Sexual contact can spread Zika

3 minute read

It looks for certain now like the Zika virus can be spread by sexual contact


A case of the Zika virus being spread by sexual contact with an infected partner has been reported in the US.

The Dallas County Health and Human Services (DCHHS) said the person fell ill with Zika after sexual contact with an infected traveller, according to a report in WebMD.

It’s not yet known how common cases of sexual transmission of Zika may be.

Meanwhile, two cases of the Zika virus have been reported in Australia. Officials said the two Sydney residents had recently returned from the Caribbean.

The World Health Organisation(WHO) earlier this week declared the virus a “global emergency” and the Queensland government warned  residents in the state’s far north to start taking preventative action to stave off a possible Zika outbreak there.

Professor Lyn Gilbert, of Infection Prevention and Control at Western Sydney Local Health Network, said there was a high likelihood that there were undiagnosed Zika cases in Australia bought in by travellers.
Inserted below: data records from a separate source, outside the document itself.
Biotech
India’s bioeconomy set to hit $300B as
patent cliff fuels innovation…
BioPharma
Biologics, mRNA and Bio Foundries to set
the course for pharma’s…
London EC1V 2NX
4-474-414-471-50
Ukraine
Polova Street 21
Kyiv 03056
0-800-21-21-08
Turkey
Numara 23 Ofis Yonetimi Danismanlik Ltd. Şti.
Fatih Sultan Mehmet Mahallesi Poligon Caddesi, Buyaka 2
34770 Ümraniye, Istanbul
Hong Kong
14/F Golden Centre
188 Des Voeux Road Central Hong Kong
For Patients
“Eighty per cent of cases are asymptomatic … but unless they go to far north Queensland the risk of them being bitten by the appropriate mosquito is very small,” she said.

The WHO on Monday declared the Zika virus to be an international public health emergency, as the disease linked to thousands of birth defects in Brazil continues to spread rapidly.
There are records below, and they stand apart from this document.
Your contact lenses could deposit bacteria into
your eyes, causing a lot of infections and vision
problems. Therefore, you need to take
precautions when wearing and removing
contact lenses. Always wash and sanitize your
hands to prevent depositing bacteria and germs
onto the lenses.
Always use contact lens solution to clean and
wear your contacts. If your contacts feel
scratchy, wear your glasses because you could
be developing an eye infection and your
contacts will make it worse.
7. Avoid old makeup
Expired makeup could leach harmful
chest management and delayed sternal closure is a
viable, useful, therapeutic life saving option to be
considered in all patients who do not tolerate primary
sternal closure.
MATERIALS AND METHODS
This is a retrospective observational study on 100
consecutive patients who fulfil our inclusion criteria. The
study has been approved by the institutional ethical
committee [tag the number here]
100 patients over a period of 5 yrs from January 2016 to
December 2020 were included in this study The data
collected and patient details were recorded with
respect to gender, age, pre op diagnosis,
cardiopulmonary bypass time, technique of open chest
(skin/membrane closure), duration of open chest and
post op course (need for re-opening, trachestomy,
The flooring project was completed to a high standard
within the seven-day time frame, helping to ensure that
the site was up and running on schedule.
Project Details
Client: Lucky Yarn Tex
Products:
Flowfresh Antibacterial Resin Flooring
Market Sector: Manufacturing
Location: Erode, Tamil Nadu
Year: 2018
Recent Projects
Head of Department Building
WHO Director-General Margaret Chan said an international coordinated response was needed, although restrictions on travel or trade were not necessary.

The emergency designation was recommended by a committee of independent experts to the United Nations agency following criticism of a hesitant response so far. The move should help fast-track international action and research priorities.

The WHO said last week the Zika virus was “spreading explosively” and could infect as many as 4 million people in the Americas.

The agency was criticised for reacting too slowly to the Ebola epidemic in West Africa which killed more than 10,000 people, and has promised to do better in future global health crises.

Brazil has reported nearly 4000 suspected cases of microcephaly, in which infants are born with smaller-than-usual brains. The health ministry has linked the condition to Zika, although the connection is not yet definitive.

Brazilian Health Minister Marcelo Castro told Reuters that the epidemic was worse than believed because in 80 per cent of the cases the infected people had no symptoms.

Locally, health authorities on Cape York are urging residents to do what they can to avoid an outbreak of the virus.

There have been no transmissions of the virus in Australia but the Apunipima Cape York Health Council is urging locals to take preventative action.

“We just decided to get some information out about this because we are a potential area for spread. We want to make sure everybody cleans up and does the things they can to prevent this starting in Cape York, particularly,” Dr Mark Wenitong has told the ABC.

“Our motto is to get in early and stop things before they start.”

Queensland’s Health Minister Cameron Dick has warned that northern parts of Australia, and particularly the Torres Strait, could provide a pathway for the mosquito-borne virus to enter Australia.

He says monitoring is under way in the Torres Strait to ensure any cases are detected early, and he’s waiting on a briefing from the state’s chief health officer.

“My advice is that it’s not a significant risk to Queensland at this time. But we’re going to continue to monitor that,” he said.